In a general partnership, all partners share management authority and have unlimited personal liability for business debts. In a limited partnership, there are two classes: general partners who manage the business and have unlimited liability, and limited partners who invest capital but do not participate in management and whose liability is capped at their investment amount.
Do I need a partnership agreement?
Yes, absolutely. Without a written partnership agreement, your state's default partnership law applies — and those defaults rarely match what the partners actually want. The agreement should cover capital contributions, profit splits, management authority, buyout terms, and what happens if a partner dies or wants to leave. The number one cause of partnership disputes is unwritten assumptions.

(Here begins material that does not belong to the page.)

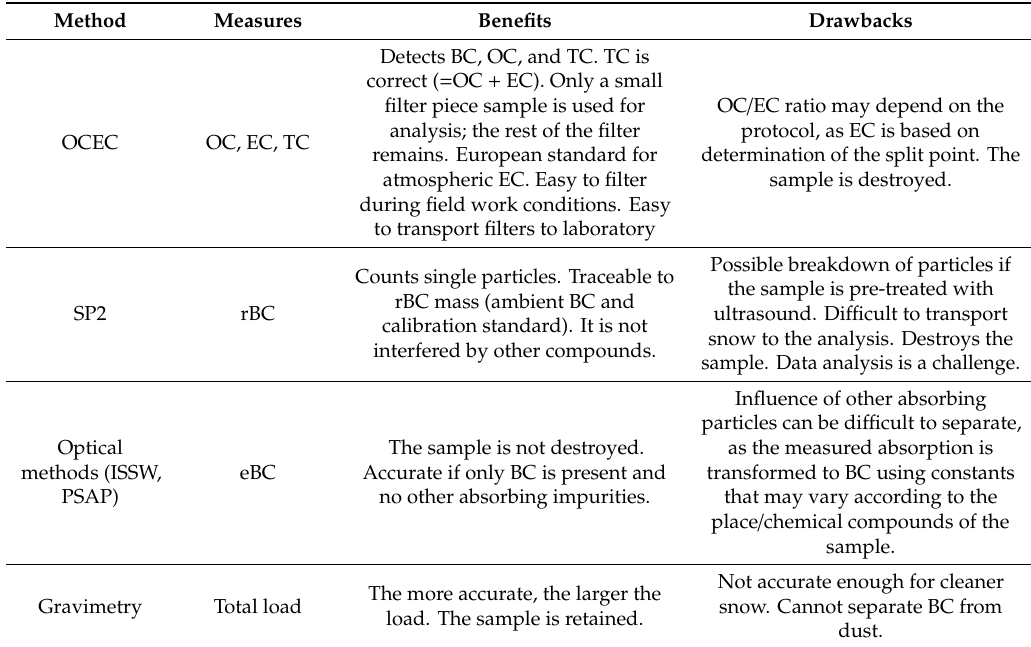
Table 3. Benefits and drawbacks of various methods for studies on black carbon (BC) and organic carbon (OC) in snow, based on our experience of using OCEC, SP2, optical methods, and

How are partnerships taxed?
All partnership types are pass-through entities. The partnership files an informational return (Form 1065) but pays no income tax itself. Each partner receives a Schedule K-1 showing their share of income, deductions, and credits, which they report on their personal tax returns. Partners also pay self-employment tax on their share of partnership income and typically need to make quarterly estimated tax payments.

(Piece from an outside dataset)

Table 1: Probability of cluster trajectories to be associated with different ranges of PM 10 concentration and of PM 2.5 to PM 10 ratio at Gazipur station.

Should I form a partnership or an LLC?
For most small businesses with multiple owners, an LLC is the better choice. An LLC provides liability protection for all members, allows flexible management participation without losing that protection, offers the same pass-through taxation, and can elect S-Corp treatment for additional tax savings. Partnerships mainly make sense when a specific industry regulation requires it or when you need a limited partnership structure for passive investors.
What is joint and several liability in a partnership?
Joint and several liability means a creditor can sue any one partner for the full amount the partnership owes — not just that partner's proportionate share. If your partner causes a $500,000 liability and disappears, you could be on the hook for the entire amount. This is one of the biggest risks of a general partnership and a key reason most small businesses prefer an LLC.